======== TEXTO DE ESTUDIO

Los humanos comunes nos dedicamos a repasar estos tratados e intentar recordar lo que aprendimos para ir ajustando nuestras habilidades sobre el tablero.

Los grandes maestros son los verdaderos genios que van reinventando y poniendo a la moda determinadas variantes de aperturas. A estas innovaciones introducidas por jugadores de élite se les conoce como “novedad teórica”.

Recientemente, el uso de computadoras y módulos de análisis han permitido que el ajedrez se perfeccione a niveles de extrema finura. Los algoritmos de las máquinas son capaces de desentrañar posiciones complejísimas y en cuestión de segundos brindar el mejor movimiento.

Durante la primera jornada del Grand Prix de la FIDE, el GM Alexander Grischuk dio muestras de su genialidad.

================
======== INFORMACIÓN MOSTRADA

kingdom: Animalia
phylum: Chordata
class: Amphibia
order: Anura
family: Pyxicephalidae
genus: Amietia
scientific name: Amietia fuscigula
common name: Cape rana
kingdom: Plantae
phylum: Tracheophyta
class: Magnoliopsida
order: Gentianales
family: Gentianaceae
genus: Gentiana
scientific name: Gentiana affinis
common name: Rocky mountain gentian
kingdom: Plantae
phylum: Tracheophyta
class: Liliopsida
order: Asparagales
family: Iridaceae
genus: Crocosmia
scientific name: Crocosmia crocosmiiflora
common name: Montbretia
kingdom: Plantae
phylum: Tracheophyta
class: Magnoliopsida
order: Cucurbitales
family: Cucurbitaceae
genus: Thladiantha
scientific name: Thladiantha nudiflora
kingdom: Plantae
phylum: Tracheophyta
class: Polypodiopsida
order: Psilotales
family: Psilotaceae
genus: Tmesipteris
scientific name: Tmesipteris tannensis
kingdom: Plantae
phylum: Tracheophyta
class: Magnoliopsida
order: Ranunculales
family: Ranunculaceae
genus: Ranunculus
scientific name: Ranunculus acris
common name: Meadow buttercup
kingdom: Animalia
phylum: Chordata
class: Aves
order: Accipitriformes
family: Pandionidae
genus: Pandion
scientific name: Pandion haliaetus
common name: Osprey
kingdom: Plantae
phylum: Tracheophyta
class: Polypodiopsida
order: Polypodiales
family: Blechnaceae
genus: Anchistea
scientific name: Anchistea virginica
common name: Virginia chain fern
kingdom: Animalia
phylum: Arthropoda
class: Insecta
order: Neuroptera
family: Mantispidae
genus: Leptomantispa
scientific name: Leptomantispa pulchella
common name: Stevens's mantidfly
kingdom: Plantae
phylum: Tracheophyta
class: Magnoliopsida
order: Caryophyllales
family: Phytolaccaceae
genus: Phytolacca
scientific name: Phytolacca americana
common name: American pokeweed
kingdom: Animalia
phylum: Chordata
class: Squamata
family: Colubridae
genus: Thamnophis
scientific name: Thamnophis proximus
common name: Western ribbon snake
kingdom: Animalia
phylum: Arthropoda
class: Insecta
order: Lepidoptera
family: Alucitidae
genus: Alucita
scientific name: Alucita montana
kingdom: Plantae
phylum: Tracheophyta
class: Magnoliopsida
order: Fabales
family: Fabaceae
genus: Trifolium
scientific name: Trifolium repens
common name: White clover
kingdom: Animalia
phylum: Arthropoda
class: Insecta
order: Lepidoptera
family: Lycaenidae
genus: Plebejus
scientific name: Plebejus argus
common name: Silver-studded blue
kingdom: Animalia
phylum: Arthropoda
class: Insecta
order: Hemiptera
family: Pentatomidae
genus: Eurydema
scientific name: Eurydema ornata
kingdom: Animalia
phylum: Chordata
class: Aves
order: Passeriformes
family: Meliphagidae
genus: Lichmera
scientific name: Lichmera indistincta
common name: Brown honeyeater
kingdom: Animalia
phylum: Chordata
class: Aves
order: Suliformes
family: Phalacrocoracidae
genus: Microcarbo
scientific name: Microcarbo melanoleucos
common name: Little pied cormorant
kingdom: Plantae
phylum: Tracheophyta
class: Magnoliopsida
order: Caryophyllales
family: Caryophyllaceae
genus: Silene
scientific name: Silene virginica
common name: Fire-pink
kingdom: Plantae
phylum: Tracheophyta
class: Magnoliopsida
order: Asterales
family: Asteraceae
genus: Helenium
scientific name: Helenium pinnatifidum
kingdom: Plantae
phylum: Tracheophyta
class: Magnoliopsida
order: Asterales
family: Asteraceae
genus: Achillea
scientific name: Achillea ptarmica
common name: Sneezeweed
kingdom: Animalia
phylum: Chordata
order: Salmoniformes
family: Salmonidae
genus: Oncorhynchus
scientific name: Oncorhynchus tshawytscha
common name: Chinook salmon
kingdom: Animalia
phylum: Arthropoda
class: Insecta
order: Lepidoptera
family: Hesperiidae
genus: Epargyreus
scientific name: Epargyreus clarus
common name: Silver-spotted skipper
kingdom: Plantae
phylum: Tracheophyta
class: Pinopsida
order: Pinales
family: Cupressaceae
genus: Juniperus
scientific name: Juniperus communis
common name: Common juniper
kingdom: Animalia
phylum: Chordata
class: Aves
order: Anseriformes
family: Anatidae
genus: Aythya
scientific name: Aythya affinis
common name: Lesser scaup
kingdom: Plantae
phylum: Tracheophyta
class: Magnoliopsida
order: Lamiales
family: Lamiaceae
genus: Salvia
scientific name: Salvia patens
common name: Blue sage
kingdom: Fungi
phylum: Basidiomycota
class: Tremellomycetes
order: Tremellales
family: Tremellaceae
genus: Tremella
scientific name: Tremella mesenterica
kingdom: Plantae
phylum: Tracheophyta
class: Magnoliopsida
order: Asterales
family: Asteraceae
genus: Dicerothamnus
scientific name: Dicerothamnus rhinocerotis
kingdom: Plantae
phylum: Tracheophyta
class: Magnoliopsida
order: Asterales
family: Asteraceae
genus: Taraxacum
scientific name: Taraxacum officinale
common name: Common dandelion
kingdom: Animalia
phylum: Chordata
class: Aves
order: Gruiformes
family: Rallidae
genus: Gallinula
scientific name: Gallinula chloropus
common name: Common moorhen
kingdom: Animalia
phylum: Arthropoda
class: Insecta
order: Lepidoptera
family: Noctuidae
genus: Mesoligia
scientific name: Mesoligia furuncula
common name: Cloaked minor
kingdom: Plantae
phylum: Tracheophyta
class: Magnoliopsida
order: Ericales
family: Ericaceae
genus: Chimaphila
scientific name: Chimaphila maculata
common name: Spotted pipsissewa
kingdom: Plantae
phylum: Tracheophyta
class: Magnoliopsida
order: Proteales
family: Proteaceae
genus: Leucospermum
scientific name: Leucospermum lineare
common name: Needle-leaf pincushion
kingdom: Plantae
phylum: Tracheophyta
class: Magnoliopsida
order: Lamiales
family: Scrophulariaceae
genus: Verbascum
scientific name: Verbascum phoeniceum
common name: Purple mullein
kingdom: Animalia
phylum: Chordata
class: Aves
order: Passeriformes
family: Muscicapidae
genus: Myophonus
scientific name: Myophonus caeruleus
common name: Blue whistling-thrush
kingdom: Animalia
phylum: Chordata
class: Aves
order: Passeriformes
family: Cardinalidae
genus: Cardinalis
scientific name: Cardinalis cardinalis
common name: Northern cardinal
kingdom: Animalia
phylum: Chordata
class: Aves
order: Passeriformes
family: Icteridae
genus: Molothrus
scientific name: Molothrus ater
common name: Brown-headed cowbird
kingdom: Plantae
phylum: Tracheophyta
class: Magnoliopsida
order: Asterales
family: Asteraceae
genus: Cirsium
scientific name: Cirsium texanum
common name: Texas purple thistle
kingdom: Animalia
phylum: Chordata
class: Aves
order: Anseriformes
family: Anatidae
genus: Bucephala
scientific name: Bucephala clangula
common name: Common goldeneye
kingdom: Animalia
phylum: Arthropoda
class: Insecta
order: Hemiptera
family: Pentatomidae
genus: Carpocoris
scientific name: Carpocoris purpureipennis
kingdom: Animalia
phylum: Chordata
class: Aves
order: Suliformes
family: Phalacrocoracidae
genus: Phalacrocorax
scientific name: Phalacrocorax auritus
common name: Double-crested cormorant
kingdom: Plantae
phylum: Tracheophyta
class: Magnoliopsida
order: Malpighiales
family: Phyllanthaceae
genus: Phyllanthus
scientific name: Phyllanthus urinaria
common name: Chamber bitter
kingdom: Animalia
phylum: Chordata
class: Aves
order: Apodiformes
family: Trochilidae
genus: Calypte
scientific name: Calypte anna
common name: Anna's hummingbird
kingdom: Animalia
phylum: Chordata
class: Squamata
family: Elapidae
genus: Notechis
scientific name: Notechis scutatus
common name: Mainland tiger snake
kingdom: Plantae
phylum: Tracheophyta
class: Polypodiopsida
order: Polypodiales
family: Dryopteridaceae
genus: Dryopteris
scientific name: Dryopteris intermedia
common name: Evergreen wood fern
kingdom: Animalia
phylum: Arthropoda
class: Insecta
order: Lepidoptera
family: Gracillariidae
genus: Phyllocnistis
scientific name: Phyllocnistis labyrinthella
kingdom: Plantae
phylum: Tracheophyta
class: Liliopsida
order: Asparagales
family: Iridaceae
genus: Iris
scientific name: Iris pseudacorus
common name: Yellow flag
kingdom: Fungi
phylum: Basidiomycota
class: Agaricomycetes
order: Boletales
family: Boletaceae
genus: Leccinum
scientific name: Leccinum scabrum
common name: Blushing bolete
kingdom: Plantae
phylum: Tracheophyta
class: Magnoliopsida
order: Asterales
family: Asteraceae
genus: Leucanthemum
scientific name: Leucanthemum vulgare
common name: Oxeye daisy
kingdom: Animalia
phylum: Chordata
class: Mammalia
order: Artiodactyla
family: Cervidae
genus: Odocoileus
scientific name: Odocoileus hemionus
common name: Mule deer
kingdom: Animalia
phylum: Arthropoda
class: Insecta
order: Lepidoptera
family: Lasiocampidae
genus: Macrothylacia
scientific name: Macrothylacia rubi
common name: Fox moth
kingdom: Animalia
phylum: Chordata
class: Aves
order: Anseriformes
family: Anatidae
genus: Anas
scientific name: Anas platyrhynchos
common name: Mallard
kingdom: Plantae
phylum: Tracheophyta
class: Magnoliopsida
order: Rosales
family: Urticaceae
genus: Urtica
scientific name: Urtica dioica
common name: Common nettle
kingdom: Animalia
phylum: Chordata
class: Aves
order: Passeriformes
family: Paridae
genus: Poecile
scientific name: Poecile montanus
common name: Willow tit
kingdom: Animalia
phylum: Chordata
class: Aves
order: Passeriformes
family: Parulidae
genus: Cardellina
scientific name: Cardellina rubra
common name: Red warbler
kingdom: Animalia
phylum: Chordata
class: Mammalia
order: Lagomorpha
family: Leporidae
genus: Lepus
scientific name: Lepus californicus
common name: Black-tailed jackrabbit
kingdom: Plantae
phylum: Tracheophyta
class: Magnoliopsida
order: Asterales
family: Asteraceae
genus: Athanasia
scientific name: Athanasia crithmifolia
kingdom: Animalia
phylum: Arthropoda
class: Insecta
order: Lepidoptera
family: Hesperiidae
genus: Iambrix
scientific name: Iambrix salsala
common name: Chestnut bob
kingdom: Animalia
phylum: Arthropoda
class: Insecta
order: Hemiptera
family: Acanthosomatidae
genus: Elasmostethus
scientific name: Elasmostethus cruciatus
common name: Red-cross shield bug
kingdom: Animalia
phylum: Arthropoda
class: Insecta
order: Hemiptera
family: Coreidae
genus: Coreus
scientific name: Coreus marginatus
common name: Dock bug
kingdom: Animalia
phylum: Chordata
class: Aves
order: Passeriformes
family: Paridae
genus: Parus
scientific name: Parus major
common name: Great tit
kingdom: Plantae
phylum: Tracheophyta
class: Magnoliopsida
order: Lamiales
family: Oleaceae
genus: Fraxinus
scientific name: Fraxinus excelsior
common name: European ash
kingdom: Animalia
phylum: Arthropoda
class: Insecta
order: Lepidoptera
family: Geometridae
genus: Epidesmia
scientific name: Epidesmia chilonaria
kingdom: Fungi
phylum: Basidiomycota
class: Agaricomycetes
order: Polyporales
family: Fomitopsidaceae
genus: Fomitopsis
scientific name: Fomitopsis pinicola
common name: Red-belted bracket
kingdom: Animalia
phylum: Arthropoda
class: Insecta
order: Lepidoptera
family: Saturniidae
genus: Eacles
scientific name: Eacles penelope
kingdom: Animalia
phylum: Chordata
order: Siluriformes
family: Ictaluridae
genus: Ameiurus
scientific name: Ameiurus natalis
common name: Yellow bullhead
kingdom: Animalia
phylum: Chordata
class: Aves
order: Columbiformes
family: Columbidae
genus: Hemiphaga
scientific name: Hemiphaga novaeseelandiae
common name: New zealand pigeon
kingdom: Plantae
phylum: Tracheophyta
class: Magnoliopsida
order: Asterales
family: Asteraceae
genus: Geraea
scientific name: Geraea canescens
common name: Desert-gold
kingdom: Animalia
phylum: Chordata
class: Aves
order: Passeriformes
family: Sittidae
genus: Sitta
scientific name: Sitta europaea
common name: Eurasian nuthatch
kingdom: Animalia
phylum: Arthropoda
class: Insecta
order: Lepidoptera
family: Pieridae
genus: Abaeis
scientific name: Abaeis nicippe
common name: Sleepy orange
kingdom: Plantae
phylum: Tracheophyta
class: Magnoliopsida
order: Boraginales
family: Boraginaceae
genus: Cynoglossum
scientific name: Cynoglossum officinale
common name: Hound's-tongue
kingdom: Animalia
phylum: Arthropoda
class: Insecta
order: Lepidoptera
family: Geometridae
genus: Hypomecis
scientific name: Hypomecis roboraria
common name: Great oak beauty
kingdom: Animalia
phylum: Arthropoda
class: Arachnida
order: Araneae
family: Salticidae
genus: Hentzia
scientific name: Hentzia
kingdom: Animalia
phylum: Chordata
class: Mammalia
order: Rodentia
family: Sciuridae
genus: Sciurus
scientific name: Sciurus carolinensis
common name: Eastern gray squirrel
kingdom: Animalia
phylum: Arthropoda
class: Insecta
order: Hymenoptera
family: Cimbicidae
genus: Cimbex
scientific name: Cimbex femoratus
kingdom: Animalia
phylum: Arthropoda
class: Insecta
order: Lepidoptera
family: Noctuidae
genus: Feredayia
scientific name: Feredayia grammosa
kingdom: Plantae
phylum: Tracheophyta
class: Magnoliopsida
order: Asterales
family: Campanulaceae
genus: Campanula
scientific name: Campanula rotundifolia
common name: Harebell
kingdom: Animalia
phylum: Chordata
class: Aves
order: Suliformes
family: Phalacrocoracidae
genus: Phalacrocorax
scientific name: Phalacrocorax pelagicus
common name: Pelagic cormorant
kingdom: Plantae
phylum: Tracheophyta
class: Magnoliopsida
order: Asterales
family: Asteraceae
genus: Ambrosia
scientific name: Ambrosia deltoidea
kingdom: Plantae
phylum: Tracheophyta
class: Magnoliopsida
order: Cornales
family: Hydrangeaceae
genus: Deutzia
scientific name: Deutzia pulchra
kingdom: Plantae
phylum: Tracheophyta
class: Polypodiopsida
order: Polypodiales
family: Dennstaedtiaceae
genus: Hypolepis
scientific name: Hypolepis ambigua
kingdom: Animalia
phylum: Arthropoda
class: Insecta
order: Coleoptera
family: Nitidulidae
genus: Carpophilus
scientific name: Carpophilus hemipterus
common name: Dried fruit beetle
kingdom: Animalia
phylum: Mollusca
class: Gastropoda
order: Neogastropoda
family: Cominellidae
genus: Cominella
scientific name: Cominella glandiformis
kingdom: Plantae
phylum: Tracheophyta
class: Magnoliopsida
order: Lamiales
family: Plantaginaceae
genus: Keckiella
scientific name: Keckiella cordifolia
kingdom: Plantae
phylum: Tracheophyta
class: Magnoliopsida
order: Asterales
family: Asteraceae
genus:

================

LO QUE HARÁS:
**a)** Extrae del texto sobre ajedrez el fragmento que va desde "Los humanos comunes" hasta "el mejor movimiento.", ambos incluidos, sin cambiar nada.
**b)** Por favor, continúa el texto sobre ajedrez a partir de su última oración.
Los registros son un material aparte del texto.

RESPUESTAS DEL EJERCICIO:
**a)**
Los humanos comunes nos dedicamos a repasar estos tratados e intentar recordar lo que aprendimos para ir ajustando nuestras habilidades sobre el tablero.

Los grandes maestros son los verdaderos genios que van reinventando y poniendo a la moda determinadas variantes de aperturas. A estas innovaciones introducidas por jugadores de élite se les conoce como “novedad teórica”.

Recientemente, el uso de computadoras y módulos de análisis han permitido que el ajedrez se perfeccione a niveles de extrema finura. Los algoritmos de las máquinas son capaces de desentrañar posiciones complejísimas y en cuestión de segundos brindar el mejor movimiento.

**b)**
No solo con las combinaciones espectaculares que ejecutó sobre el tablero (pueden consultar la partida contra Nakamura), también consiguió darnos otras de esas brillantes frases que bien podrían resumir todo el trabajo de los ajedrecistas.

“Hoy no sé qué es una novedad. Si una computadora muestra un movimiento, ¿es una novedad?”, señaló en una de las entrevistas post mortem sobre este choque entre el análisis de módulo y el de un jugador humano

Cuando Grischuk compara las “novedades” introducidas por las máquinas, se hace un cuestionamiento interesante.

Una novedad teórica es una idea que sorprende y rápidamente es replicada por los aficionados en sus propias partidas.

Pero ese proceso de creación es similar al de crear un poema o una pintura. Es hacer arte.

¿De qué sirve que la máquina señale la mejor jugada o lo más preciso si no siente nada durante el proceso de creación?

El arte no puede venir por medio de la progresión lógica de una máquina. Las máquinas no pueden crear porque no sienten. Solo encuentran lo que su programador les ha pedido buscar. Si reducimos el proceso creativo a una secuencia lógica de 1s y 0s, no necesitaremos esperar al 2050 para que el planeta se extinga. Ya estamos muertos por dentro.